Each record, exactly as written, should be printed again.
(Beginning of Data to process)
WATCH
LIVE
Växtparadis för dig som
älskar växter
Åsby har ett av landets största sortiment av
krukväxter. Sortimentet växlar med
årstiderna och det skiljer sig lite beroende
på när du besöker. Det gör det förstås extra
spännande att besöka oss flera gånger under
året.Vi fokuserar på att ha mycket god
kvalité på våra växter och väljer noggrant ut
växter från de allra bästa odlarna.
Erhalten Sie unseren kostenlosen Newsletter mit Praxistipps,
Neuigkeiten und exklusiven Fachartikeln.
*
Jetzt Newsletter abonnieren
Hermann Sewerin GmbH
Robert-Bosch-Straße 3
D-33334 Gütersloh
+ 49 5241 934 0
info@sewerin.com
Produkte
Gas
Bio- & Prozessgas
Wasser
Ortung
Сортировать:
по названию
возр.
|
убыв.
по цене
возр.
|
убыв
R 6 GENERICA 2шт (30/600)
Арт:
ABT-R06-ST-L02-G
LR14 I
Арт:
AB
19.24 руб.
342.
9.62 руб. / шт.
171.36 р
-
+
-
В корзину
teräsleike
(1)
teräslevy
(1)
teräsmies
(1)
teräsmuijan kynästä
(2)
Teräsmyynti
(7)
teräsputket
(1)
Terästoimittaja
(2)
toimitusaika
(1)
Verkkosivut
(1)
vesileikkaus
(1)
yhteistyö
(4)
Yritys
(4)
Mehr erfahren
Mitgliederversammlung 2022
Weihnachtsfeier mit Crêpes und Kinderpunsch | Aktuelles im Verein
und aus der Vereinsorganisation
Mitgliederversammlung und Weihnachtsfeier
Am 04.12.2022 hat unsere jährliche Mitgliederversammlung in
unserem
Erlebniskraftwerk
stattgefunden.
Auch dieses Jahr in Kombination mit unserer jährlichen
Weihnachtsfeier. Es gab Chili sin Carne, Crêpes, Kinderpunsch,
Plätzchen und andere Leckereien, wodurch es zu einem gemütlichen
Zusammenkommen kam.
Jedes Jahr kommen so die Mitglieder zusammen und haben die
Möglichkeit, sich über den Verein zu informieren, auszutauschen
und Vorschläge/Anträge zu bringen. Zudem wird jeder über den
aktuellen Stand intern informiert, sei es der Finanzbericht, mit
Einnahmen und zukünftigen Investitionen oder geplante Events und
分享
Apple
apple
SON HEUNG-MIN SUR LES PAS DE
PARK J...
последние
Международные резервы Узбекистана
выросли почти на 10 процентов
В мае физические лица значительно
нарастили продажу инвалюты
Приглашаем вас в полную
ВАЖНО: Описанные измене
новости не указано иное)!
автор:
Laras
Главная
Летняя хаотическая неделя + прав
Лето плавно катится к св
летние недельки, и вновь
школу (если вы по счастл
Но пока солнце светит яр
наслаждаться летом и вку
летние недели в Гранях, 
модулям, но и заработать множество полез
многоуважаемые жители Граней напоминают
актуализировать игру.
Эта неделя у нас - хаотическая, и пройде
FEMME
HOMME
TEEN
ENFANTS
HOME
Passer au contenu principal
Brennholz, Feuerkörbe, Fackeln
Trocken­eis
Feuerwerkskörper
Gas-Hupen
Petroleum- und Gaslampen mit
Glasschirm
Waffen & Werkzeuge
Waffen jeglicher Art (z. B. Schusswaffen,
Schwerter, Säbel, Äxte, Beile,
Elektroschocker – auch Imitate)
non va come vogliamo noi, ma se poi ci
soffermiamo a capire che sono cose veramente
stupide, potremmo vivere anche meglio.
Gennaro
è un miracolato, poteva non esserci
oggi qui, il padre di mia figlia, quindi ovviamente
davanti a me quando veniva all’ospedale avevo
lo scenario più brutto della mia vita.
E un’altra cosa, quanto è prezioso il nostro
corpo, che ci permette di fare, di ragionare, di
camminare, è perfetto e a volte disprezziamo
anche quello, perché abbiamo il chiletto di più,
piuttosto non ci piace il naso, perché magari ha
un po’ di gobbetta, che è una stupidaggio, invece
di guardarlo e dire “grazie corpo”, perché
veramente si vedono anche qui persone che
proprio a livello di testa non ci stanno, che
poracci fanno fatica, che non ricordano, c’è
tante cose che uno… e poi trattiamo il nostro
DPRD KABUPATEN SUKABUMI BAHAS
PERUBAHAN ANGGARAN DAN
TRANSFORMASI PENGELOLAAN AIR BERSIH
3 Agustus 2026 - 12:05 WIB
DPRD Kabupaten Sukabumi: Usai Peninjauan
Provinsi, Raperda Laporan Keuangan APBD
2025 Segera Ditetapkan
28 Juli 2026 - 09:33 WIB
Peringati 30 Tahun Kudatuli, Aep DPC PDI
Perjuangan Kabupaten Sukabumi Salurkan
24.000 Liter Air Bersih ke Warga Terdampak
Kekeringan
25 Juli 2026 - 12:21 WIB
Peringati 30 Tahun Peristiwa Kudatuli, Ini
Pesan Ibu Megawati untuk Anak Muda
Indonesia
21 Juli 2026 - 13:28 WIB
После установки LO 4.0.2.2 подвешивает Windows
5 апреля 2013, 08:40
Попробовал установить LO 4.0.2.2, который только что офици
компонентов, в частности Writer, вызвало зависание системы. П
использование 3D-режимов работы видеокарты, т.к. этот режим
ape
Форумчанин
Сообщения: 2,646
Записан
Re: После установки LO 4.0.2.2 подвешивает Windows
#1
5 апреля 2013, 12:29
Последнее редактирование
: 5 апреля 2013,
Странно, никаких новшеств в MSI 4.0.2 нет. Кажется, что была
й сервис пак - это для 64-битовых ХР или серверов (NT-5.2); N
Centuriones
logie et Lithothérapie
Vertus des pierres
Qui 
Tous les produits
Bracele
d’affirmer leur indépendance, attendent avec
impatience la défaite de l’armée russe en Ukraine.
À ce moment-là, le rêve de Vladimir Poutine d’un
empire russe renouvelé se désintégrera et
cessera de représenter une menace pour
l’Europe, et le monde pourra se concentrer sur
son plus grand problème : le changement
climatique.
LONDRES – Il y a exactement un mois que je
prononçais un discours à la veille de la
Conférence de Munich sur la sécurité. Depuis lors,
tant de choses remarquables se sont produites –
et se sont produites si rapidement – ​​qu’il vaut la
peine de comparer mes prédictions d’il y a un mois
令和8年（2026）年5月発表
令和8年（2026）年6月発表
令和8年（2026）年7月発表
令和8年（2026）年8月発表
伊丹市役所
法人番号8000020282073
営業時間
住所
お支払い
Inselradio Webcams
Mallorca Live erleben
(End of Data to process)
## Answer box:
WATCH
LIVE
Växtparadis för dig som
älskar växter
Åsby har ett av landets största sortiment av
krukväxter. Sortimentet växlar med
årstiderna och det skiljer sig lite beroende
på när du besöker. Det gör det förstås extra
spännande att besöka oss flera gånger under
året.Vi fokuserar på att ha mycket god
kvalité på våra växter och väljer noggrant ut
växter från de allra bästa odlarna.
Erhalten Sie unseren kostenlosen Newsletter mit Praxistipps,
Neuigkeiten und exklusiven Fachartikeln.
*
Jetzt Newsletter abonnieren
Hermann Sewerin GmbH
Robert-Bosch-Straße 3
D-33334 Gütersloh
+ 49 5241 934 0
info@sewerin.com
Produkte
Gas
Bio- & Prozessgas
Wasser
Ortung
Сортировать:
по названию
возр.
|
убыв.
по цене
возр.
|
убыв
R 6 GENERICA 2шт (30/600)
Арт:
ABT-R06-ST-L02-G
LR14 I
Арт:
AB
19.24 руб.
342.
9.62 руб. / шт.
171.36 р
-
+
-
В корзину
teräsleike
(1)
teräslevy
(1)
teräsmies
(1)
teräsmuijan kynästä
(2)
Teräsmyynti
(7)
teräsputket
(1)
Terästoimittaja
(2)
toimitusaika
(1)
Verkkosivut
(1)
vesileikkaus
(1)
yhteistyö
(4)
Yritys
(4)
Mehr erfahren
Mitgliederversammlung 2022
Weihnachtsfeier mit Crêpes und Kinderpunsch | Aktuelles im Verein
und aus der Vereinsorganisation
Mitgliederversammlung und Weihnachtsfeier
Am 04.12.2022 hat unsere jährliche Mitgliederversammlung in
unserem
Erlebniskraftwerk
stattgefunden.
Auch dieses Jahr in Kombination mit unserer jährlichen
Weihnachtsfeier. Es gab Chili sin Carne, Crêpes, Kinderpunsch,
Plätzchen und andere Leckereien, wodurch es zu einem gemütlichen
Zusammenkommen kam.
Jedes Jahr kommen so die Mitglieder zusammen und haben die
Möglichkeit, sich über den Verein zu informieren, auszutauschen
und Vorschläge/Anträge zu bringen. Zudem wird jeder über den
aktuellen Stand intern informiert, sei es der Finanzbericht, mit
Einnahmen und zukünftigen Investitionen oder geplante Events und
分享
Apple
apple
SON HEUNG-MIN SUR LES PAS DE
PARK J...
последние
Международные резервы Узбекистана
выросли почти на 10 процентов
В мае физические лица значительно
нарастили продажу инвалюты
Приглашаем вас в полную
ВАЖНО: Описанные измене
новости не указано иное)!
автор:
Laras
Главная
Летняя хаотическая неделя + прав
Лето плавно катится к св
летние недельки, и вновь
школу (если вы по счастл
Но пока солнце светит яр
наслаждаться летом и вку
летние недели в Гранях, 
модулям, но и заработать множество полез
многоуважаемые жители Граней напоминают
актуализировать игру.
Эта неделя у нас - хаотическая, и пройде
FEMME
HOMME
TEEN
ENFANTS
HOME
Passer au contenu principal
Brennholz, Feuerkörbe, Fackeln
Trocken­eis
Feuerwerkskörper
Gas-Hupen
Petroleum- und Gaslampen mit
Glasschirm
Waffen & Werkzeuge
Waffen jeglicher Art (z. B. Schusswaffen,
Schwerter, Säbel, Äxte, Beile,
Elektroschocker – auch Imitate)
non va come vogliamo noi, ma se poi ci
soffermiamo a capire che sono cose veramente
stupide, potremmo vivere anche meglio.
Gennaro
è un miracolato, poteva non esserci
oggi qui, il padre di mia figlia, quindi ovviamente
davanti a me quando veniva all’ospedale avevo
lo scenario più brutto della mia vita.
E un’altra cosa, quanto è prezioso il nostro
corpo, che ci permette di fare, di ragionare, di
camminare, è perfetto e a volte disprezziamo
anche quello, perché abbiamo il chiletto di più,
piuttosto non ci piace il naso, perché magari ha
un po’ di gobbetta, che è una stupidaggio, invece
di guardarlo e dire “grazie corpo”, perché
veramente si vedono anche qui persone che
proprio a livello di testa non ci stanno, che
poracci fanno fatica, che non ricordano, c’è
tante cose che uno… e poi trattiamo il nostro
DPRD KABUPATEN SUKABUMI BAHAS
PERUBAHAN ANGGARAN DAN
TRANSFORMASI PENGELOLAAN AIR BERSIH
3 Agustus 2026 - 12:05 WIB
DPRD Kabupaten Sukabumi: Usai Peninjauan
Provinsi, Raperda Laporan Keuangan APBD
2025 Segera Ditetapkan
28 Juli 2026 - 09:33 WIB
Peringati 30 Tahun Kudatuli, Aep DPC PDI
Perjuangan Kabupaten Sukabumi Salurkan
24.000 Liter Air Bersih ke Warga Terdampak
Kekeringan
25 Juli 2026 - 12:21 WIB
Peringati 30 Tahun Peristiwa Kudatuli, Ini
Pesan Ibu Megawati untuk Anak Muda
Indonesia
21 Juli 2026 - 13:28 WIB
После установки LO 4.0.2.2 подвешивает Windows
5 апреля 2013, 08:40
Попробовал установить LO 4.0.2.2, который только что офици
компонентов, в частности Writer, вызвало зависание системы. П
использование 3D-режимов работы видеокарты, т.к. этот режим
ape
Форумчанин
Сообщения: 2,646
Записан
Re: После установки LO 4.0.2.2 подвешивает Windows
#1
5 апреля 2013, 12:29
Последнее редактирование
: 5 апреля 2013,
Странно, никаких новшеств в MSI 4.0.2 нет. Кажется, что была
й сервис пак - это для 64-битовых ХР или серверов (NT-5.2); N
Centuriones
logie et Lithothérapie
Vertus des pierres
Qui 
Tous les produits
Bracele
d’affirmer leur indépendance, attendent avec
impatience la défaite de l’armée russe en Ukraine.
À ce moment-là, le rêve de Vladimir Poutine d’un
empire russe renouvelé se désintégrera et
cessera de représenter une menace pour
l’Europe, et le monde pourra se concentrer sur
son plus grand problème : le changement
climatique.
LONDRES – Il y a exactement un mois que je
prononçais un discours à la veille de la
Conférence de Munich sur la sécurité. Depuis lors,
tant de choses remarquables se sont produites –
et se sont produites si rapidement – ​​qu’il vaut la
peine de comparer mes prédictions d’il y a un mois
令和8年（2026）年5月発表
令和8年（2026）年6月発表
令和8年（2026）年7月発表
令和8年（2026）年8月発表
伊丹市役所
法人番号8000020282073
営業時間
住所
お支払い
Inselradio Webcams
Mallorca Live erleben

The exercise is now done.